The thought of climbing all those stairs made her bold. She’d handled all the negotiations for the band for a reason.
“You’re right,” she said. “Someone would know. You and me. We would know. And it would mean so much. I would write songs about you. About how, on the weirdest day of my life, a police officer saw I was about at the end of my string and gave me a break. Saved me from walking the eight miles back to Takoma in the middle of the night. In June.”
He looked at her impassively. “That’s some speech.”
“It’s not a speech. I just really need to get home. Please,” she said, not wanting to overdo it. Less was more here, she felt instinctively. Cops hated feeling played.
His fingers typed something in the air to his LFD. The turnstile gate snapped open.
“Alright,” he said, with another chuckle. “Go on then and write them songs.”

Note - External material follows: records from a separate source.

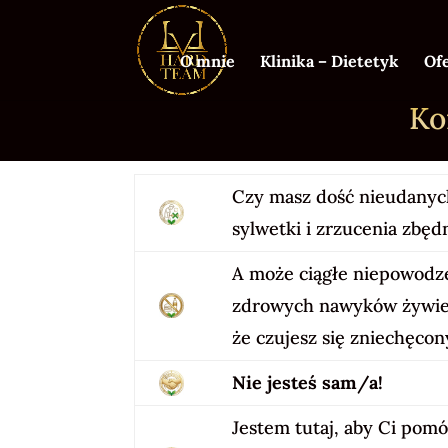
O mnie
Klinika – Dietetyk
Of
Ko
Czy masz dość nieudanyc
sylwetki i zrzucenia zbę
A może ciągłe niepowodz
zdrowych nawyków żywie
że czujesz się zniechęco
Nie jesteś sam/a!
Jestem tutaj, aby Ci pomó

Despite being a three-hour walk, it was only four stops to Takoma. She used the time to take an inventory of the backpack. Along with the pills, Laleh had left instructions for when to take the various medications. After tapping a pill out of each bottle, Con popped one into her mouth. The pill immediately got stuck in her throat. She gagged until she coughed it up onto the floor along with the pink protein shake she’d tried to swallow it with. Thankfully, the train was nearly empty at this time of night. She took a minute to practice swallowing, which she had to consciously remember how to do. When she thought she had the hang of it, she tried again and this time managed to swallow each pill without throwing up. She really was like a newborn.
Looking out the darkened window as the tunnels flashed past, Con wondered again how she had died. As soon as the thought escaped, she knew it was dangerous to think about things that way. Besides, she wasn’t dead. She was alive and traveling on a northbound Metro train toward home. But wasn’t the only reason she was alive because she had died? Immediately, her mind scrambled to change the subject, as if she had stumbled onto a channel showing a scary movie. If she was alive, how could she also be dead? The two contradictory ideas struggled to coexist peacefully. She was a paradox and knew how the poor cat trapped in Schr?dinger’s box must have felt.